Esta semana leía, entre sorpresa y agrado, que se va a considerar delito odiar a los pobres. Seguro que esta decisión va a traer, como nos tienen acostumbrados en los últimos días, discrepancias y opiniones en contra. Seguro que se va a argumentar que es una decisión teñida de colorao y sostenida por dos herramientas de trabajo muy concretas. Porque si ya molesta que se hagan discursos en favor de reaccionar de forma compasiva hacia los más necesitados, hacia los más vulnerables, cuánto más que se convierta en delito la aporofobia.

Seguramente ha sido una coincidencia pero esta semana también celebramos los cristianos, de forma solemne, la fiesta del Corpus Christi. Desde ayer -jueves de Corpus- pasando por el próximo domingo -solemnidad litúrgica- hasta el siguiente jueves -en algunos sitios octava de Corpus- las celebraciones nos van a recordar el imperativo evangélico de la Caridad, que deviene solidaridad comprometida. Y es que adorar a Jesucristo, vivo, presente y real en la Eucaristía, nos tendría que hacer volver la mirada hacia tantas víctimas de un modelo social y económico radicalmente injusto que sigue condenando a tantos y tantos seres humanos a arrastrar la cruz de la miseria y el desprecio.

Olvidarnos de los pobres, rechazar a los pobres, meter en el discurso del odio a los pobres significa olvido, rechazo y ¿odio? al Dios de Jesús.
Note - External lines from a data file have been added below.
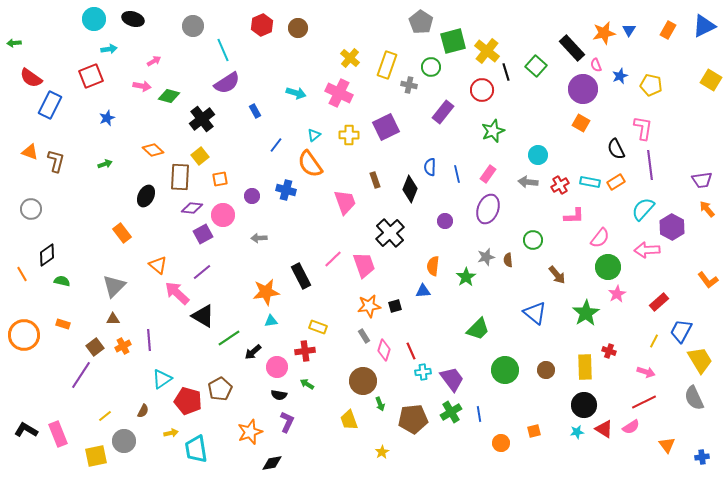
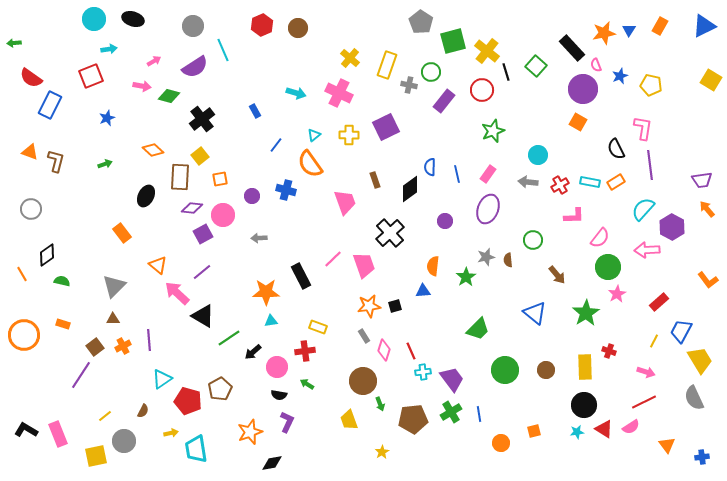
orange rectangle at (668, 30): moved 8 px left, 4 px up
green circle at (431, 67): moved 5 px down
purple semicircle at (227, 83): moved 32 px left, 16 px up
purple rectangle at (443, 112): moved 1 px right, 11 px up
orange square at (581, 123): moved 3 px left, 1 px up
black diamond at (410, 189): rotated 32 degrees clockwise
orange star at (266, 292): rotated 8 degrees clockwise
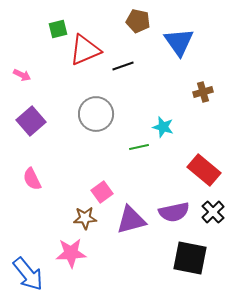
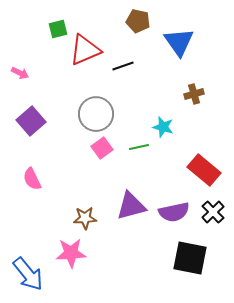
pink arrow: moved 2 px left, 2 px up
brown cross: moved 9 px left, 2 px down
pink square: moved 44 px up
purple triangle: moved 14 px up
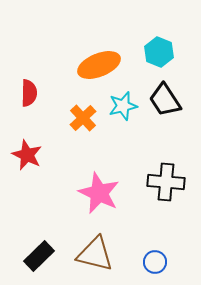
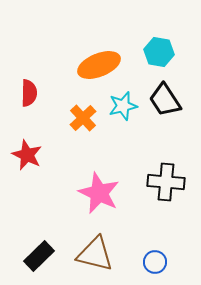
cyan hexagon: rotated 12 degrees counterclockwise
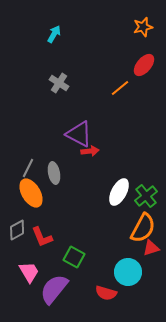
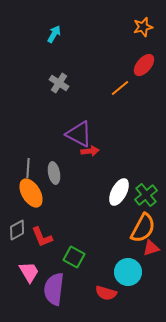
gray line: rotated 24 degrees counterclockwise
green cross: moved 1 px up
purple semicircle: rotated 32 degrees counterclockwise
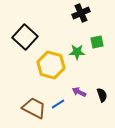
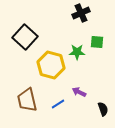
green square: rotated 16 degrees clockwise
black semicircle: moved 1 px right, 14 px down
brown trapezoid: moved 7 px left, 8 px up; rotated 130 degrees counterclockwise
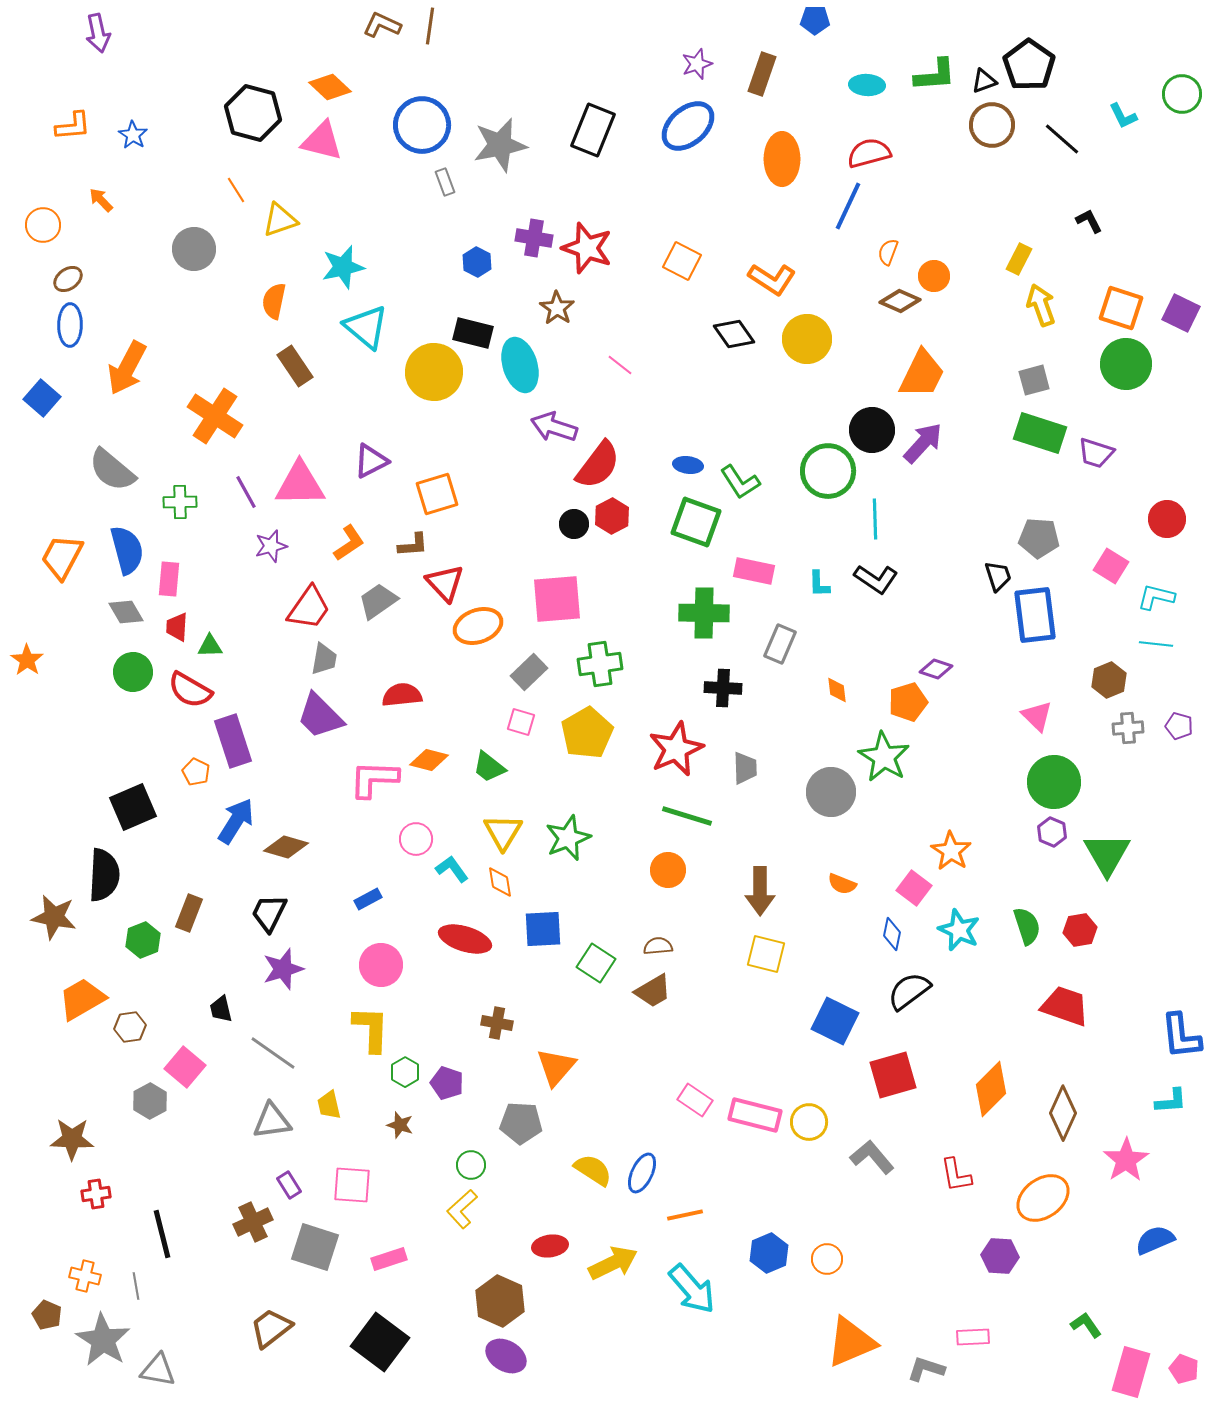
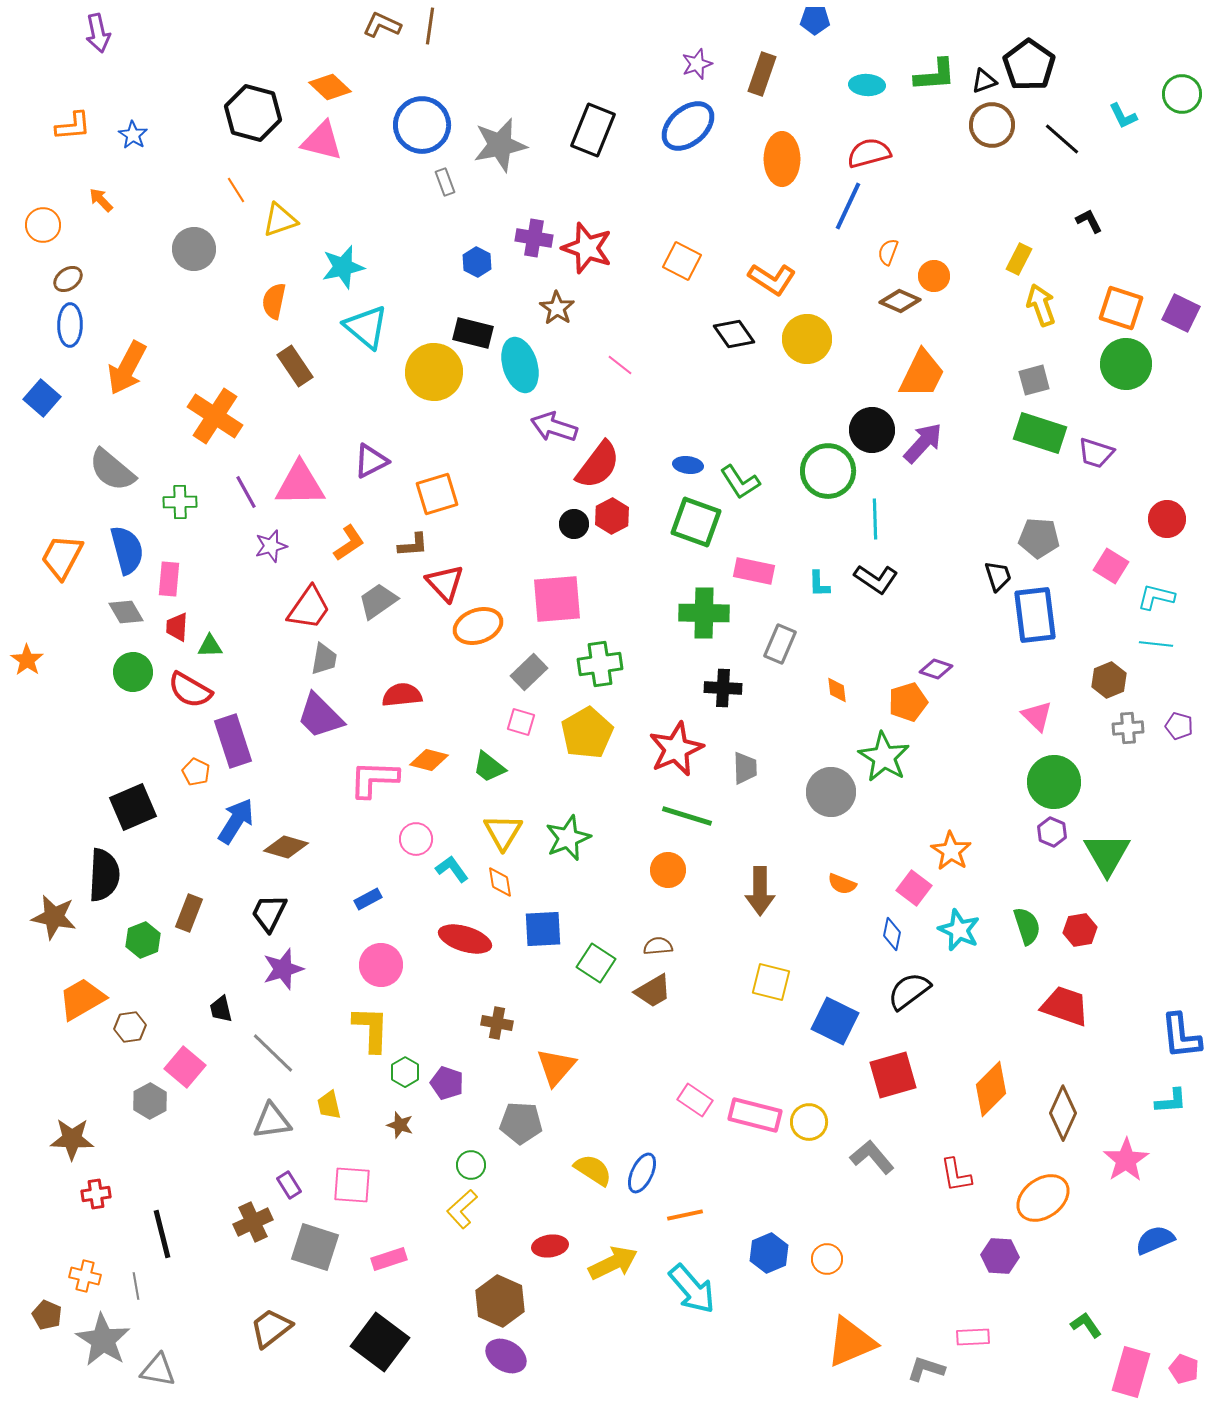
yellow square at (766, 954): moved 5 px right, 28 px down
gray line at (273, 1053): rotated 9 degrees clockwise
Ese Dios de la historia que se hace itinerario vital en todas nuestras realidades. Olvidarnos, rechazar y odiar a los más pobres significa dar la espalda a la realidad del sufrimiento, significa que no nos «late» el corazón, porque somos impasibles ante el dolor y sufrimiento ajeno.

¡Ay de nosotros si odiamos a los pobres; ay de nosotros si somos aporófobos!